I can't say I'm easily offended. As someone who enjoys intelligent bad taste and counts John Waters as a cinematic hero, it takes a lot to offend my sensibilities. I've seen a lot of fellow writers dub Will Ferrell and Kevin Hart's first collaboration Get Hard as offensive - and it is - particularly as the material is so pathetically weak.

This one-hundred minute relentless tirade of black jokes, prison-rape gags, and gay-bashing follows millionaire James King (Ferrell) as he's framed for fraud and sentenced to ten years in San Quentin. With thirty days before his sentence commences King teams-up with his car-washer Darnell (Hart) in order to help him toughen up and avoid being raped in prison.

It's staggering to see that three writers - including director Etan Cohen - were involved in writing the screenplay to Get Hard.

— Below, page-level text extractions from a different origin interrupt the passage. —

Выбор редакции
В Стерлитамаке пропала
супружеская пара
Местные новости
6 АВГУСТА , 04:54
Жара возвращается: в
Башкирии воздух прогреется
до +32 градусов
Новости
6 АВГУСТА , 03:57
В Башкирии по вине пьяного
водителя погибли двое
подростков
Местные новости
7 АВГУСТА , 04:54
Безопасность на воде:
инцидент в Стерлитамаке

That surely means that at least three people found these limp attempts at gags humorous - which is an utter mystery to this reviewer. When the basis of your narrative is a character training to avoid prison rape, you know the material is going to wear thin fast - yet that does stop the film's writers relentlessly firing out lazy, uninspired, and just plain stupid jokes e.g. Kevin Hart's motor-mouthed carwash attendant screeching lines like "San Quentin? It should be called San Fucking." It's not funny, it's just dim-witted trash.

There's a deep routed homophobia lingering within many of these gags - which is both offensive to those who like good comedy and to the gay community. A scene where Ferrell's King goes to a local gay pick-up joint so he can learn how to give a blowjob is embarrassingly weak - whilst bolstering outdated stereotypes of the gay community. These cringe-worthy stereotypes continue into the film's African-American characters - encapsulated in a Lil' Wayne tribute scene and the plethora of gangster types on display throughout the proceedings.

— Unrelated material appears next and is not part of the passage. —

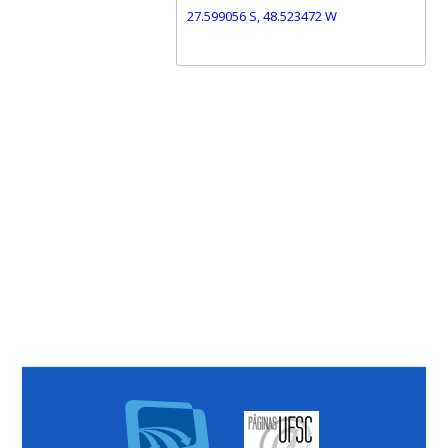
27.599056 S, 48.523472 W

Whilst the cast can't be blamed for the weak material, I can't help but feel that the writers are playing up to Ferrell's usual cinematic persona: overloud, hysterical, stupid yet sensitive - and this adds a further dull familiarity to Get Hard. Hart is surprisingly the more entertaining of the pair - in the sense that losing a toe is better than losing a foot. Alison Brie's supporting turn is wasted, with lines so flat that the actress can literally do nothing to improve the situation.

With staggeringly poor material, and a concept that is worn out by the first act, Get Hard is a loathsome experience with zero laughs.